◆ **TASKS TO CARRY OUT**:
1. Copy the lung surfactant text from "At present, surfactant" to "to similar therapies." word for word.
2. Continue the text on lung surfactant from where it ends.

Start of PAGE TEXT

Lung surfactant is composed of a complex mixture of phospholipid, neutral lipid and protein. Surfactant is roughly 90% lipid and 10% protein with a lipid composition of 55% diphosphotidylcholine (DPPC), 25% phosphatidylcholine (PC), 12% phosphatidylglycerol (PG), 3.5% Phosphatidlyethanolamine (PE), sphingomyelin and phosphatidylinositol (PI).
Lung surfactant functions to reduce surface tension within the alveoli. It mediates transfer of oxygen and carbon dioxide, promotes alveolar expansion and covers the lung surfaces. Reduced surface tension permits the alveoli to be held open under less pressure. In addition, lung surfactant maintains alveolar expansion by varying surface tension with alveolar size (The Pathologic Basis of Disease, Robbins and Cotran eds. W. B. Saunders Co. New York, 1979). There are a number of medical therapies or regimes that would benefit from the use of surfactant supplements. For example, surfactant supplementation is beneficial for individuals with lung surfactant deficiencies. In addition, there are a variety of medical procedures requiring that fluids be added to the lung, for example, as a wash to remove endogenous or exogenous matter. The use of a biocompatible liquid for these applications would be advantageous. Routinely, balanced salt solutions or balanced salt solutions in combination with a given therapeutic agent are provided as an aspirate or as a lavage for patients with asthma, cystic fibrosis or bronchiectasis. While balanced saline is biocompatible, lavage procedures can remove endogenous lung surfactant. Further, lavage with such aqueous liquids may not permit adequate delivery of oxygen to the body. Therefore, it is contemplated that the use of substances having at least some of the functional properties of lung surfactant could decrease lung trauma and provide an improved wash fluid.
At present, surfactant supplements are used therapeutically when the amount of lung surfactant present is not sufficient to permit proper respiratory function. Surfactant supplementation is most commonly used in Respiratory Distress Syndrome (RDS), also known as hyaline membrane disease, when surfactant deficiencies compromise pulmonary function. While RDS is primarily a disease of newborn infants, an adult form of the disease, Adult Respiratory Distress Syndrome (ARDS), has many of the same characteristics as RDS, thus lending itself to similar therapies.

End of PAGE TEXT
Start of PROVIDED MATERIAL

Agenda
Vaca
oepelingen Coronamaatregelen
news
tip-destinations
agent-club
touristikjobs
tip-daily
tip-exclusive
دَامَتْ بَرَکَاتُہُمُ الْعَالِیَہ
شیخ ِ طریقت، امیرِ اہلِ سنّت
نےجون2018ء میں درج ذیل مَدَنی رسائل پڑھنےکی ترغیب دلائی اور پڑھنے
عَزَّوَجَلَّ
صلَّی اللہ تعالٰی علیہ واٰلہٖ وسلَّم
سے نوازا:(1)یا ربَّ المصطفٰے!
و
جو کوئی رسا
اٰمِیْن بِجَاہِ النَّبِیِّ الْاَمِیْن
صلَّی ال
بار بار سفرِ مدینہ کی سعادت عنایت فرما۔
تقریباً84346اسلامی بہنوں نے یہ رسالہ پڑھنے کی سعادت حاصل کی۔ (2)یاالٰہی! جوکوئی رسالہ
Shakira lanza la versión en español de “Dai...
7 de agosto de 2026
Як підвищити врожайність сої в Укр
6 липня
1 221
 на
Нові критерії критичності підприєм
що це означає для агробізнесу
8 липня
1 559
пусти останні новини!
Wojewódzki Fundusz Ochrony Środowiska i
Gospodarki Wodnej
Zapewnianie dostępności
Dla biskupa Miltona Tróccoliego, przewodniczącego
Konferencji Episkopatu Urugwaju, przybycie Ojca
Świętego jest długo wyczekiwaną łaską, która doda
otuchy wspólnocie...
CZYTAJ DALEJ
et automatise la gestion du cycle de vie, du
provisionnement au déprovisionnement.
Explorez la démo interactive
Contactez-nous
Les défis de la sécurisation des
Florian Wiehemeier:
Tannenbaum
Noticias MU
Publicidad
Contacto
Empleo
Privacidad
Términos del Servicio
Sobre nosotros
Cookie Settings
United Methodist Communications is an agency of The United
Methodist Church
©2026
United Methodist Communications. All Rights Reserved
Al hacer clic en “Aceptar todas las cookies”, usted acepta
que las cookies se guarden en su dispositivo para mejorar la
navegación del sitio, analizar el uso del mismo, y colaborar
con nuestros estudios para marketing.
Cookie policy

End of PROVIDED MATERIAL

◆ **TASK ANSWERS**:
1.
At present, surfactant supplements are used therapeutically when the amount of lung surfactant present is not sufficient to permit proper respiratory function. Surfactant supplementation is most commonly used in Respiratory Distress Syndrome (RDS), also known as hyaline membrane disease, when surfactant deficiencies compromise pulmonary function. While RDS is primarily a disease of newborn infants, an adult form of the disease, Adult Respiratory Distress Syndrome (ARDS), has many of the same characteristics as RDS, thus lending itself to similar therapies.

2.
Adult respiratory distress occurs as a complication of shock-inducing trauma, infection, burn or direct lung damage. The pathology is observed histologically as diffuse damage to the alveolar wall, with hyaline membrane formation and capillary damage. Hyaline membrane formation, whether in ARDS or RDS, creates a barrier to gas exchange. Decreased oxygen produces a loss of lung epithelium yielding decreased surfactant production and foci of collapsed alveoli. This initiates a vicious cycle of hypoxia and lung damage.
RDS accounts for up to 5,000 infant deaths per year and affects up to 40,000 infants each year in the United States alone. While RDS can have a number of origins, the primary etiology is attributed to insufficient amounts of pulmonary surfactant. Those at greatest risk are infants born before the 36th week of gestation having premature lung development. Neonates born at less than 28 weeks of gestation have a 60-80% chance of developing RDS. The maturity of the fetal lung is assessed by the lecithin/sphingomyelin (L/S) ratio in the amniotic fluid. Clinical experience indicates that when the ratio approximates 2:1, the threat of RDS is small. In those neonates born from mothers with low L/S ratios, RDS becomes a life-threatening condition.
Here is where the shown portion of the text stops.